[start of ENTRIES SUPPLIED]

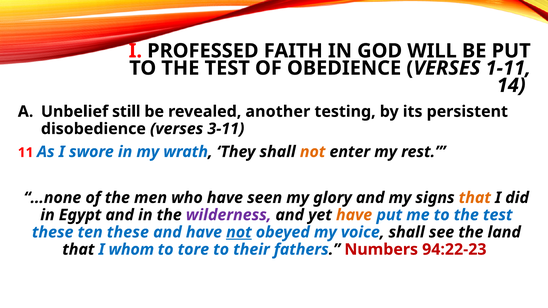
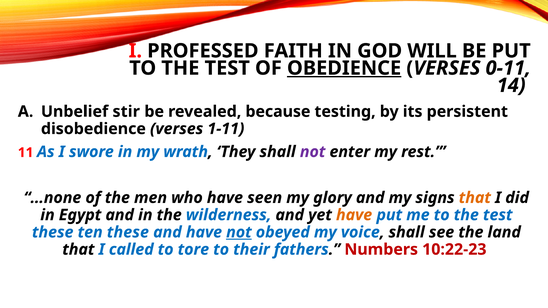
OBEDIENCE underline: none -> present
1-11: 1-11 -> 0-11
still: still -> stir
another: another -> because
3-11: 3-11 -> 1-11
not at (313, 152) colour: orange -> purple
wilderness colour: purple -> blue
whom: whom -> called
94:22-23: 94:22-23 -> 10:22-23
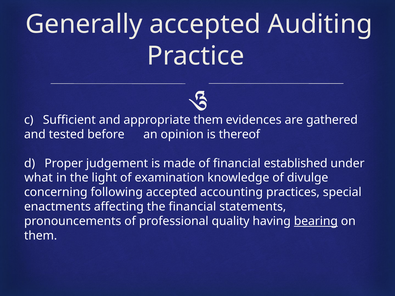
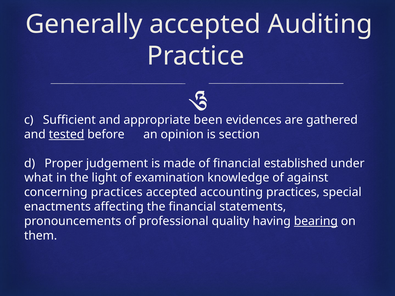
appropriate them: them -> been
tested underline: none -> present
thereof: thereof -> section
divulge: divulge -> against
concerning following: following -> practices
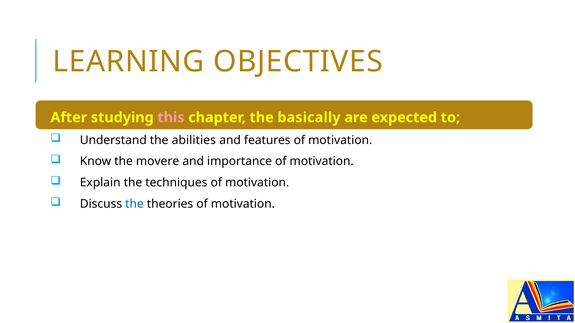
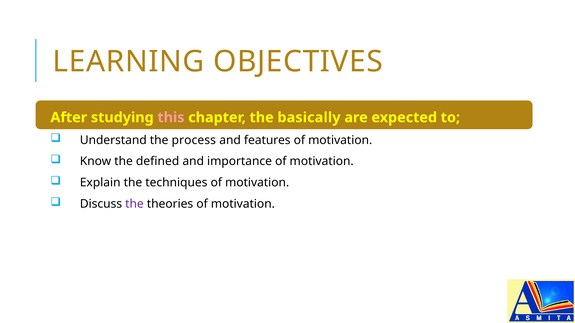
abilities: abilities -> process
movere: movere -> defined
the at (134, 204) colour: blue -> purple
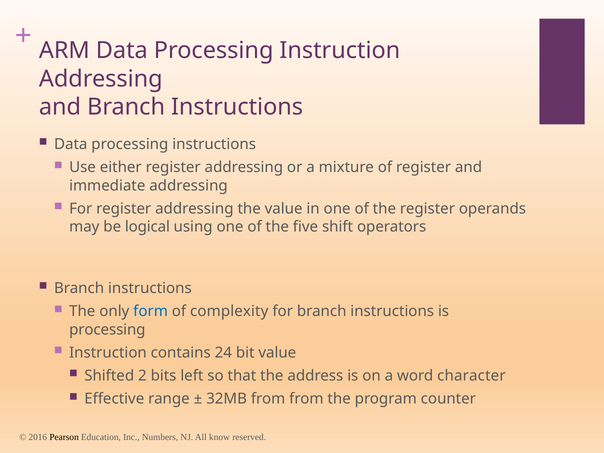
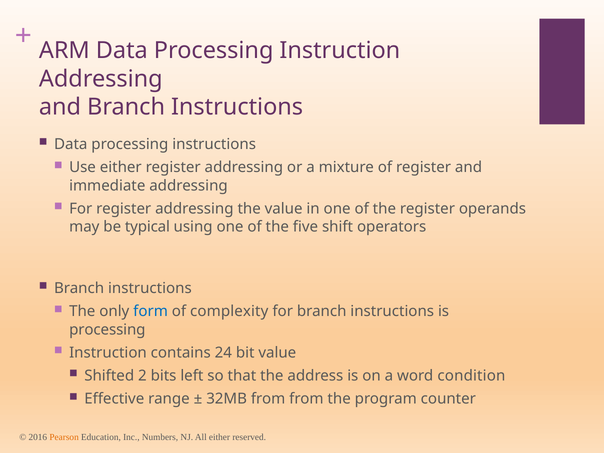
logical: logical -> typical
character: character -> condition
Pearson colour: black -> orange
All know: know -> either
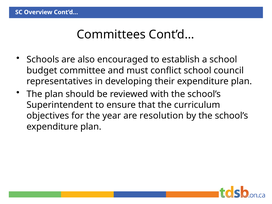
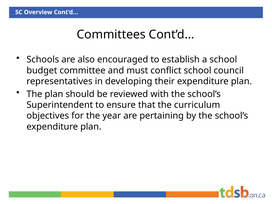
resolution: resolution -> pertaining
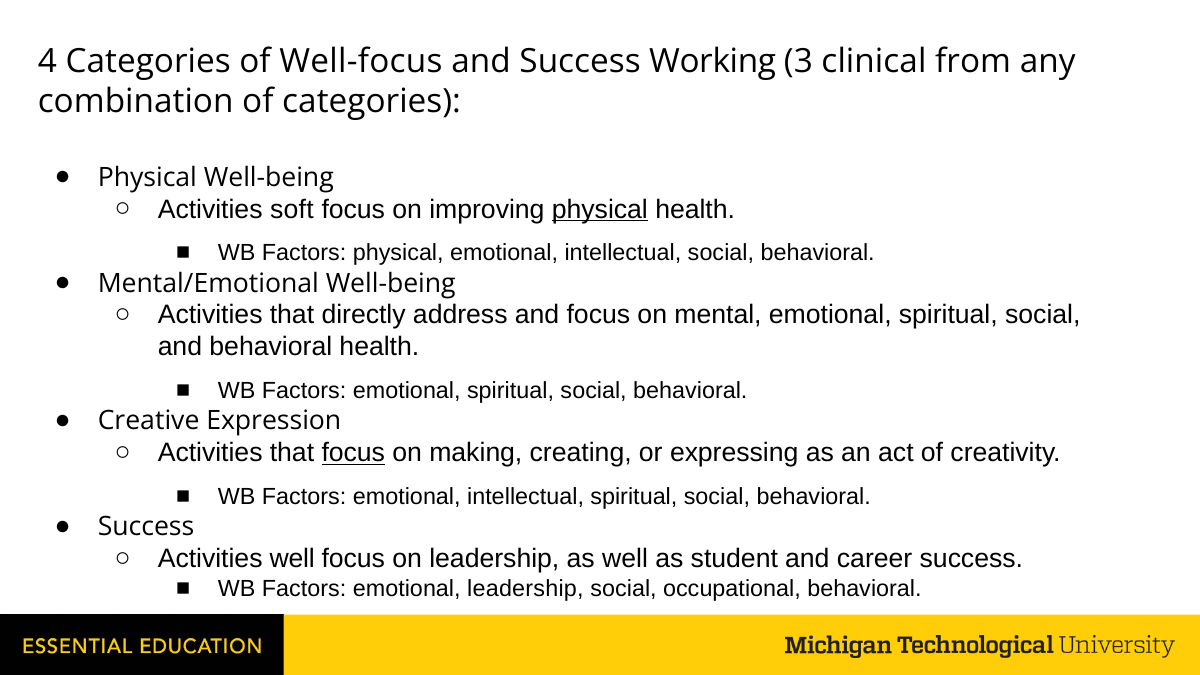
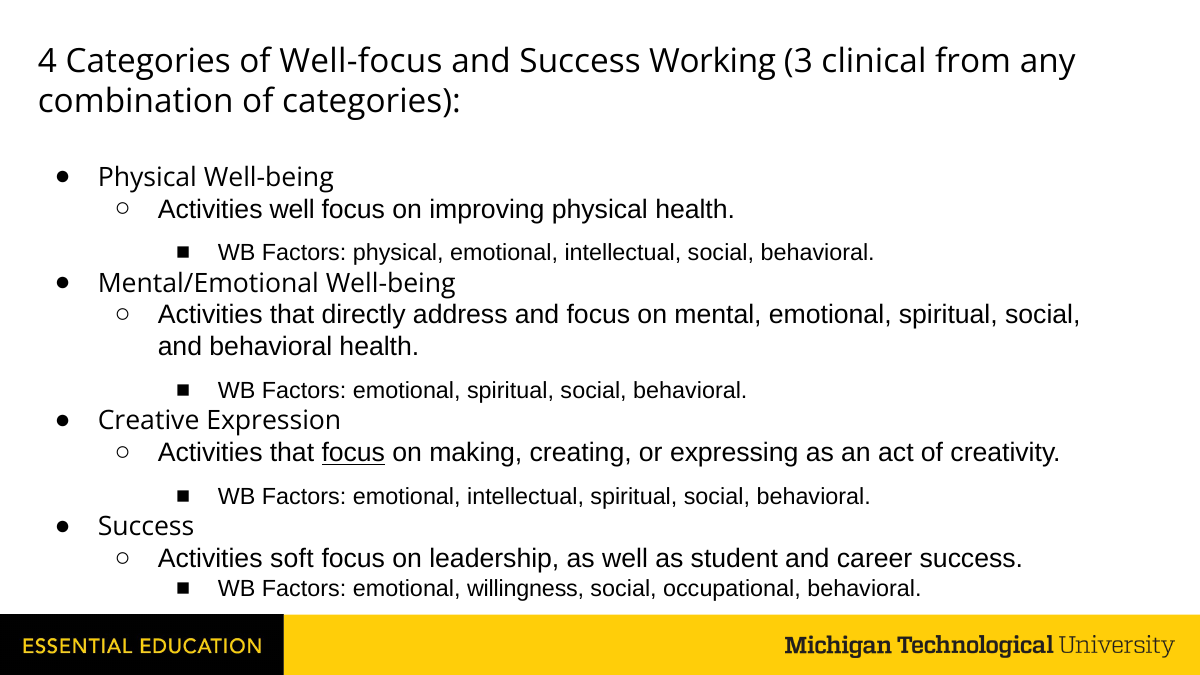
Activities soft: soft -> well
physical at (600, 209) underline: present -> none
Activities well: well -> soft
emotional leadership: leadership -> willingness
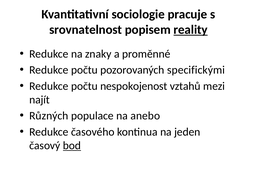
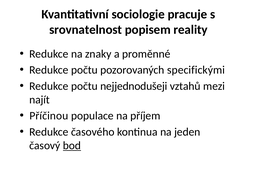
reality underline: present -> none
nespokojenost: nespokojenost -> nejjednodušeji
Různých: Různých -> Příčinou
anebo: anebo -> příjem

[end of ENTRIES SUPPLIED]

◆ WHAT IS EXPECTED ◆
Reproduce the difference lines from all the rows above, substituting "color" for every occurrence of "colour" and keeping everything else unchanged. Leave the pictures out.

◆ SOLUTION BELOW ◆
OBEDIENCE underline: none -> present
1-11: 1-11 -> 0-11
still: still -> stir
another: another -> because
3-11: 3-11 -> 1-11
not at (313, 152) color: orange -> purple
wilderness color: purple -> blue
whom: whom -> called
94:22-23: 94:22-23 -> 10:22-23
appropriate them: them -> been
tested underline: none -> present
thereof: thereof -> section
divulge: divulge -> against
concerning following: following -> practices
abilities: abilities -> process
movere: movere -> defined
the at (134, 204) color: blue -> purple
logical: logical -> typical
character: character -> condition
Pearson color: black -> orange
All know: know -> either
resolution: resolution -> pertaining
Activities soft: soft -> well
physical at (600, 209) underline: present -> none
Activities well: well -> soft
emotional leadership: leadership -> willingness
reality underline: present -> none
nespokojenost: nespokojenost -> nejjednodušeji
Různých: Různých -> Příčinou
anebo: anebo -> příjem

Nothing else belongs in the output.